Directive 1
List every line of the listing that contains the string "basics".

** Opening Page excerpt block **

Tuesday, July 27, 2010

BLOGGING ECLIPSE, pt. 3: I Shall Be Released

I'm reading Eclipse by S. Meyer. Part 1 can be found here, and part 2 is here.

Chapter 2: Evasion

At school Bella walks around reveling in her liberation. She's “a free woman,” and she's getting a contact high from her fellow seniors to boot. Graduation is coming up on us, then. I thought we were going to draw this out, Scheherazade-style. But no! It's really happening. “Signs of it were everywhere,” Bella says, and it turns out she means that literally, because the next sentence is “Posters crowded together on the cafeteria walls.” Okay then.

Prom is coming up, but Bella's forced an “ironclad promise” out of Edward that she doesn't have to go again. Good for you, Bella. This is an unusual amount of agency coming from our heroine (“a free woman?”), but so far Eclipse hasn't exactly remained faithful to New Moon anyway. I guess we should roll with it.

At the lunch table Angela is sharing her anxiety over the mailing of graduation announcements. “She had her light brown hair pulled back into a sloppy ponytail instead of her usual smooth hairdo, and there was a slightly frantic look about her eyes.” So what you're saying is, she and Alice just banged under the bleachers and she's worried her boyfriend (Ben, apparently) will find out, right?

Speaking of Alice: somewhere along the way my crazy, drug-addled, hard-partying moral-relativist projection of her started to converge with her real character in the text. I guess I was on to something? She's the comic relief throughout the next few scenes, first “scrutinizing” Bella's outfit at the lunch table, “Probably planning another makeover.” Then, when Bella brings up her un-grounding, Angela proposes a celebration and this happens:

“What should we do?” Alice mused, her face lighting up at the possibilities. Alice's ideas were usually a little grandiose for me, and I could see it in her eyes now – the tendency to take things too far kicking into action. “It'll be tough to get an 8-ball and a male stripper on such short notice but I think I can make it happen with one phone call.”


Okay so I added the last line. But I'm not that far off base! Bella tells Alice to stay calm, to which she replies “Free is free, right?” (someone's got a new catchphrase). “I still have boundaries,” Bella says. “Like the continental U.S., for example.”

Angela and Ben laughed, but Alice grimaced in real disappointment.

What? Did I write this? This is more of S. Meyer just re-shaping her characters with reckless abandon – consider that the last time we heard about Alice being interested in parties was 450-something pages ago, and the last time we heard about makeovers was even further back than that – but I'm okay with this particular development.

And then Alice has an acid flashback, or possibly a vision. Who even knows any more? Anything is possible! What happens is Bella gets distracted thinking about her last image of Jacob, his face crumpled in pain, and suddenly snaps out of it when Angela is shouting Alice's name in a panic. Alice is sitting there with a “vacant look in her eyes.” There's a mostly irritating Peter Travers interview with Ashley Greene in which she demonstrates the Alice Cullen junkie-stare; she doesn't say whether or not it comes from personal experience.

** Closing Page excerpt block **
** Opening Entries provided block **

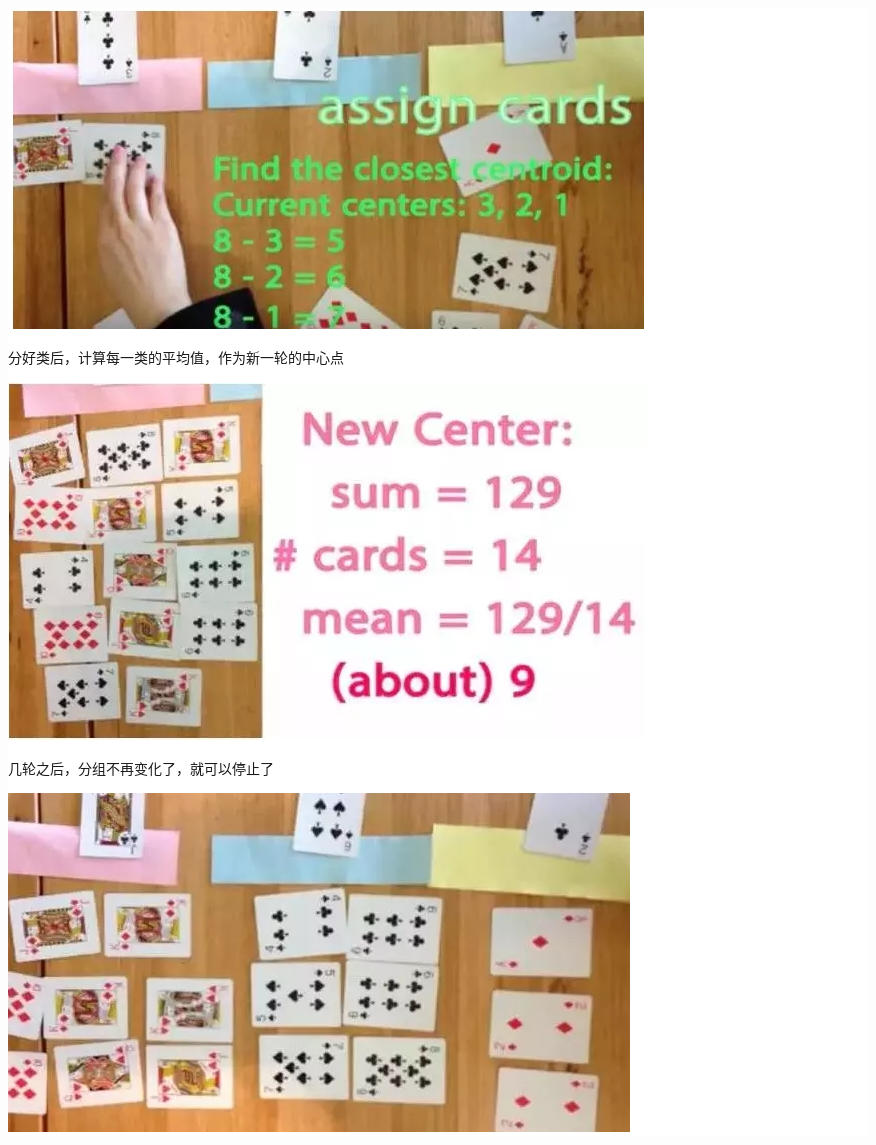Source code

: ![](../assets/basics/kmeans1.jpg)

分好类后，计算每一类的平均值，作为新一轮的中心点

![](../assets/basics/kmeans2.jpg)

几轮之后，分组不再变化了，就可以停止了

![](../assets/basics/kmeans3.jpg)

** Closing Entries provided block **
** Opening Entries provided block **

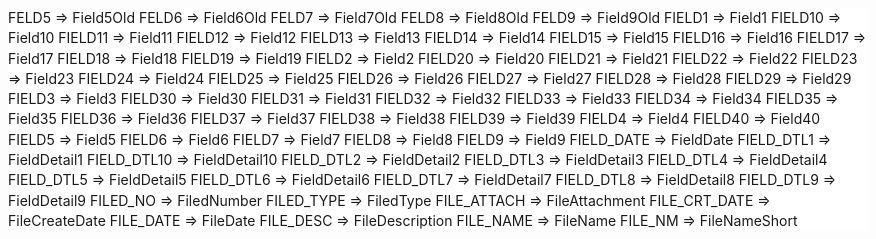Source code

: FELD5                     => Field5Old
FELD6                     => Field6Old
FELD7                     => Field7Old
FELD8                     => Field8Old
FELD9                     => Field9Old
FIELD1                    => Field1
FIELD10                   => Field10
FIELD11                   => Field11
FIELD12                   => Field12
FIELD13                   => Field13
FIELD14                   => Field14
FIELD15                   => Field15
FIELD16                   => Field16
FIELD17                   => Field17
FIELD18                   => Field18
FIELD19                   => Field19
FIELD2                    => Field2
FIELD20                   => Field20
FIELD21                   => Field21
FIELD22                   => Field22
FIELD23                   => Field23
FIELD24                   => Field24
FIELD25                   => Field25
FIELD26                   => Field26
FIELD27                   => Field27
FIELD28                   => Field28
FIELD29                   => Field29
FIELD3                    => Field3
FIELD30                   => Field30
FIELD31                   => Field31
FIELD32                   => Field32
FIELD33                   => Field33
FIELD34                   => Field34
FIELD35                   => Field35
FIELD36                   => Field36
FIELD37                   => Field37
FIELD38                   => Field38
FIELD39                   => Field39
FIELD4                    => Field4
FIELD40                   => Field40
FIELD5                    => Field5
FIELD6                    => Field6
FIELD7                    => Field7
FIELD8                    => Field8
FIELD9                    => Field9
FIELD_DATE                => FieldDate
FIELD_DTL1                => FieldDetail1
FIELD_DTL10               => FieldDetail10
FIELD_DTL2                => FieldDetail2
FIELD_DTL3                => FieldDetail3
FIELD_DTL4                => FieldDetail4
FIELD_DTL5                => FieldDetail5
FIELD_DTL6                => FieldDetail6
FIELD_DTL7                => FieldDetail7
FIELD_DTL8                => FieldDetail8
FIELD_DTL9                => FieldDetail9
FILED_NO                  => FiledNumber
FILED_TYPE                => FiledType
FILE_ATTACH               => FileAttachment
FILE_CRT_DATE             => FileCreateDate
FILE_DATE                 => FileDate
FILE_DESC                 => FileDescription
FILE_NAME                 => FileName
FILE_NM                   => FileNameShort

** Closing Entries provided block **

Directive 2
According to the blog post, what did Bella force out of Edward regarding prom?

Written solution 1
: ![](../assets/basics/kmeans1.jpg)
![](../assets/basics/kmeans2.jpg)
![](../assets/basics/kmeans3.jpg)

Written solution 2
An "ironclad promise" that she doesn't have to go to prom again.